## Passage extrait
Un nombre plus grand de quotas
"Le fédéral réclame un filtre à l'entrée des études, poursuit Diana Nikolic. Organiser un concours permettrait d'obtenir en échange plus de numéros INAMI (NDLR: on parle de 550, mais la Fédération en veut plus). Les négociations sont en cours et le kern de lundi (NDLR: qui a obtenu par ailleurs l'accord sur la réforme du marché du travail) a permis d'obtenir un peu plus de temps."
Il faut dire que " d'ici 2024, la Fédération Wallonie-Bruxelles aura besoin de 2000 numéros INAMI supplémentaires pour pouvoir octroyer un numéro à chaque étudiant qui se trouve actuellement dans un cursus de médecine", rappelle la cheffe de groupe.
Problème de pénurie… ou d’attractivité?
Pour les étudiants de médecine, limiter le nombre de numéros INAMI ne va tout simplement pas dans la bonne direction. D’autant plus au vu de la pénurie qui frappe certaines zones géographiques ou certaines spécialisations.

"Mais augmenter les quotas ne garantit pas de contrer la pénurie, note Diana Nikolic. Le gouvernement Michel a toujours donné ce que la FWB lui a réclamé en termes de quotas supplémentaires, allant parfois jusqu'à délivrer plus de 1 000 numéros INAMI pour une année. Pourtant, malgré cela, la pénurie reste une réalité."
Cela démontre pour la cheffe de groupe MR qu'il convient de travailler à la recherche d'autres pistes de solutions. "Afin de renforcer l'attractivité de ces zones et spécialisations où l'on manque de médecins, mais aussi du travail en hôpital. Cela relève donc aussi des Régions."
Crispations entre les francophones
Toujours est-il que sans un consensus communautaire sur le "prérequis" qui consiste en l'introduction d'un concours à l'entrée des études en médecine, les négociations entre la Fédération et le fédéral risquent de capoter.
Or, récemment, des crispations sont apparues sur ce point entre les partenaires de la majorité chez les francophones.

## Consigne
Citez le passage sur les numéros INAMI en commençant par « Pour les étudiants » et en poursuivant jusqu'à « ou certaines spécialisations. » inclus.

## Lignes répertoriées
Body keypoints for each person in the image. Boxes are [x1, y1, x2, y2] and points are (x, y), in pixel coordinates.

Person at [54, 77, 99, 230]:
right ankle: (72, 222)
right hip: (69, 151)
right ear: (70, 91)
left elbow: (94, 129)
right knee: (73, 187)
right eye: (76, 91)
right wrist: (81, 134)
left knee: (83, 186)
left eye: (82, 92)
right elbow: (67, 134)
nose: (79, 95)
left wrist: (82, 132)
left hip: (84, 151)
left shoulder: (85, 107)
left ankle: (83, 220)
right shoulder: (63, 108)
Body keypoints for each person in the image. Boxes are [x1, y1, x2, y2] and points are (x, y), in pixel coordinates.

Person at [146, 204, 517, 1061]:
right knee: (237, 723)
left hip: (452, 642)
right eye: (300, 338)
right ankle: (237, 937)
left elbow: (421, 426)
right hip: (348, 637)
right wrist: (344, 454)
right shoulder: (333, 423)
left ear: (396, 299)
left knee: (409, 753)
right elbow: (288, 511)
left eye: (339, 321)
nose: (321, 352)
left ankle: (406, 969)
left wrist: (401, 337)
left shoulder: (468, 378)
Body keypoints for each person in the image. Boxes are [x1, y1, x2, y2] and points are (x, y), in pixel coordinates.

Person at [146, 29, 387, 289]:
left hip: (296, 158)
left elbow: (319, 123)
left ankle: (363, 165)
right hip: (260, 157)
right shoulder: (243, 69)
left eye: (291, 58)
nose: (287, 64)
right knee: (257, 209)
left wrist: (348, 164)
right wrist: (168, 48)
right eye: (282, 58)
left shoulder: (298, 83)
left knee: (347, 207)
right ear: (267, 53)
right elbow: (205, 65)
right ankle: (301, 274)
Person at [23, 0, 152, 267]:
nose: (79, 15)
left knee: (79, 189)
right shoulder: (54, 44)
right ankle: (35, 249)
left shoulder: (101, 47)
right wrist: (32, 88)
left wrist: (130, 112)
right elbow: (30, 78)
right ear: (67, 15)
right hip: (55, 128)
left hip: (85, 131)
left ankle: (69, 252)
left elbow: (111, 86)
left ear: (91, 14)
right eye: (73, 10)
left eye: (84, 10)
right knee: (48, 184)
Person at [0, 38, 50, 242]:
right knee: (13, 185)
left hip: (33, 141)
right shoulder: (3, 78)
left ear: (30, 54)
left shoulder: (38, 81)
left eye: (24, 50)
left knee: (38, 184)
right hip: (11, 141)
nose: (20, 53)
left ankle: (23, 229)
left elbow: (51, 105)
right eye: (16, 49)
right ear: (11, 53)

## Réponse
Pour les étudiants de médecine, limiter le nombre de numéros INAMI ne va tout simplement pas dans la bonne direction. D’autant plus au vu de la pénurie qui frappe certaines zones géographiques ou certaines spécialisations.